Très lié avec Du Soleil pour les Gueux dont il reprend les personnages et développe le monde fictif, Voici Venu le temps est donc peuplé de différentes sortes de guerriers, de bergers d'ounayes (animaux mangeurs vivant du sang de leurs maîtres) et autres "professions" venus d'univers ludiques ou simplement de ce léger décalage du regard qui fait tout le sel de la vision de Guiraudie.

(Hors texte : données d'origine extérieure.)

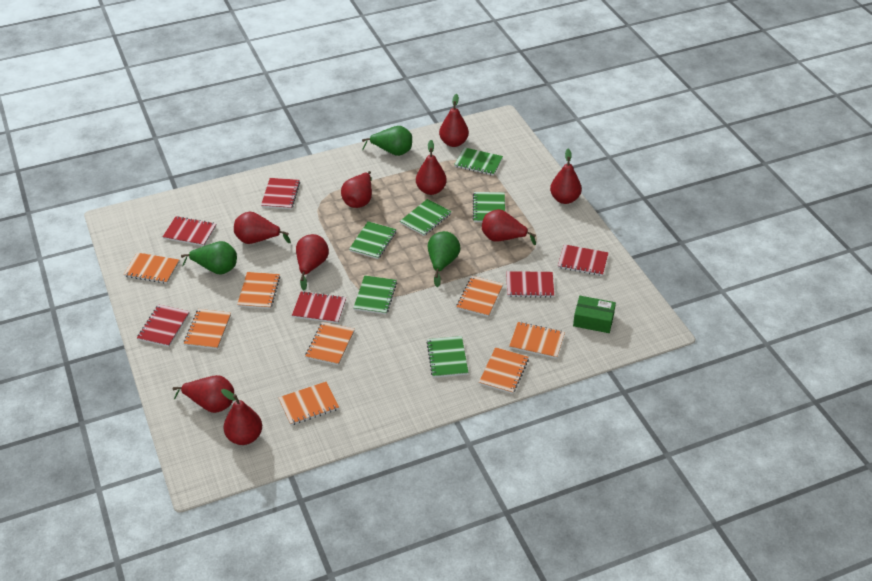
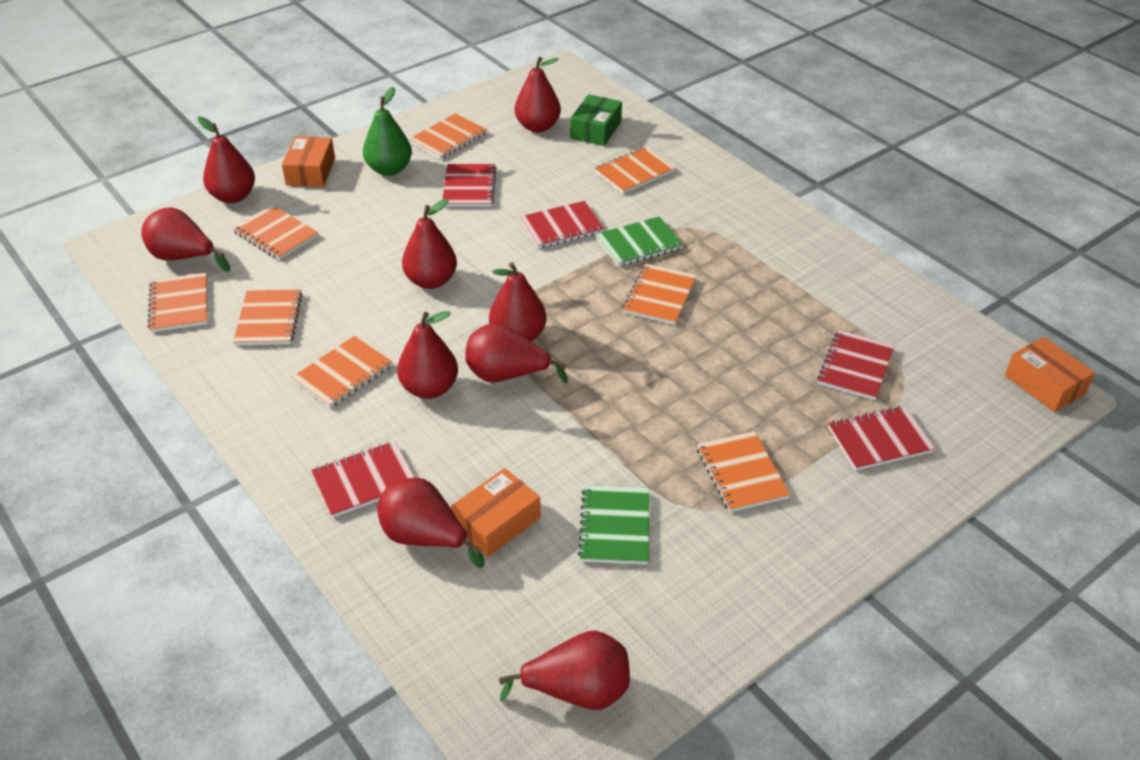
green notebook: 6 -> 2
green pear: 3 -> 1
orange box: 0 -> 3
red notebook: 6 -> 5

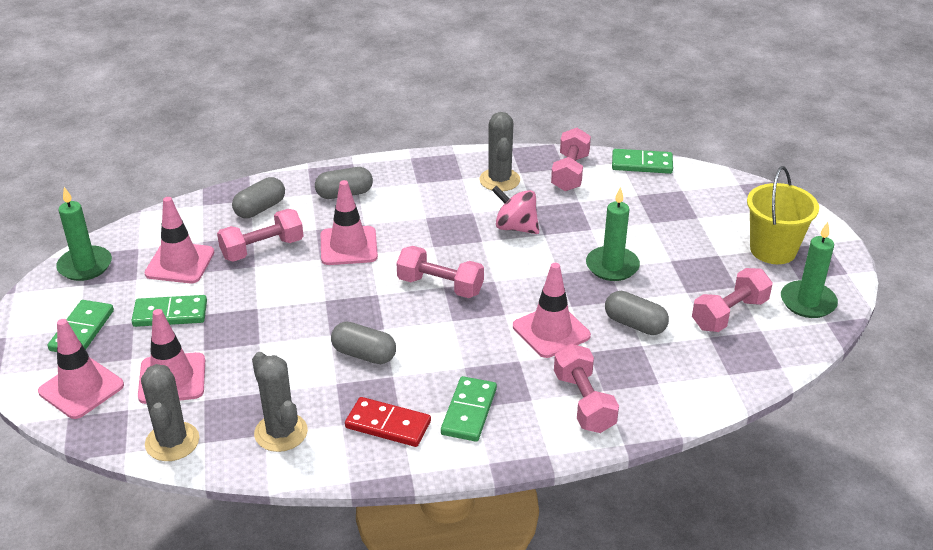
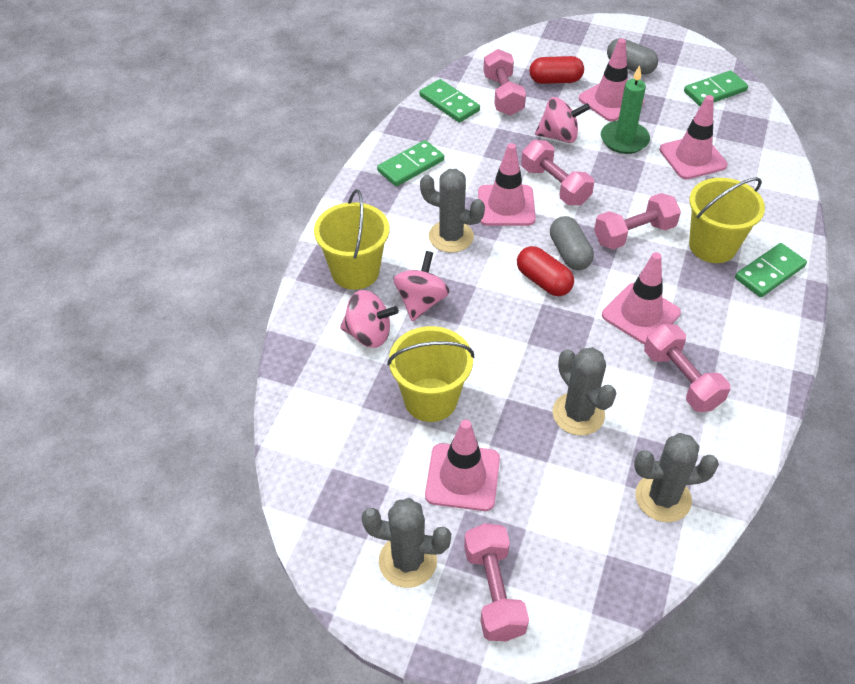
green candle: 3 -> 1
grey cactus: 3 -> 4
grey capsule: 4 -> 2
pink spinning top: 1 -> 3
red capsule: 0 -> 2
red domino: 1 -> 0
yellow bucket: 1 -> 3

Il y ajoute aussi ouvertement les rapports homosexuels, absents de Du Soleil pour les Gueux, mais à sa manière, c'est-à-dire sans esprit de corps (si l'on peut dire) et encore moins de revendication - ce dont on le remerciera. Même si j'aurais trouvé préférable que notre héros-guerrier hésitât entre deux femmes pour la portée de l'histoire et sa "chevalerie" décalée, on accordera aux hésitations de coeur de Fougou (...) quelque chose de vital et traduit en mouvement d'allers-retour chers à son auteur dans les paysages du Sud-Ouest de la France (ou peut-être même Sud-Est).
Sans en avoir la prétention déclarée et lourde, c'est bien d'un western de type rocambolesque dont il s'agit là. D'un monde avec d'autres lois, d'autres organisations qui est soudain pris d'un mal terrible: vouloir changer les choses. Un monde très lointain et très proche à la fois qui est comme une paire de lunettes posé sur le nôtre, de ces lunettes qui font apparaître en déshabillant et décillant.
Moins réjouissant peut-être que Du Soleil pour les Gueux, l'histoire est cependant suffisammant rocambolesque et les dialogues toujours aussi savoureusement à distance, comme écrits à vol d'oiseau, mais un oiseau qui se pose souvent à terre pour prendre un verre et rire un bon coup, sans lourdeur.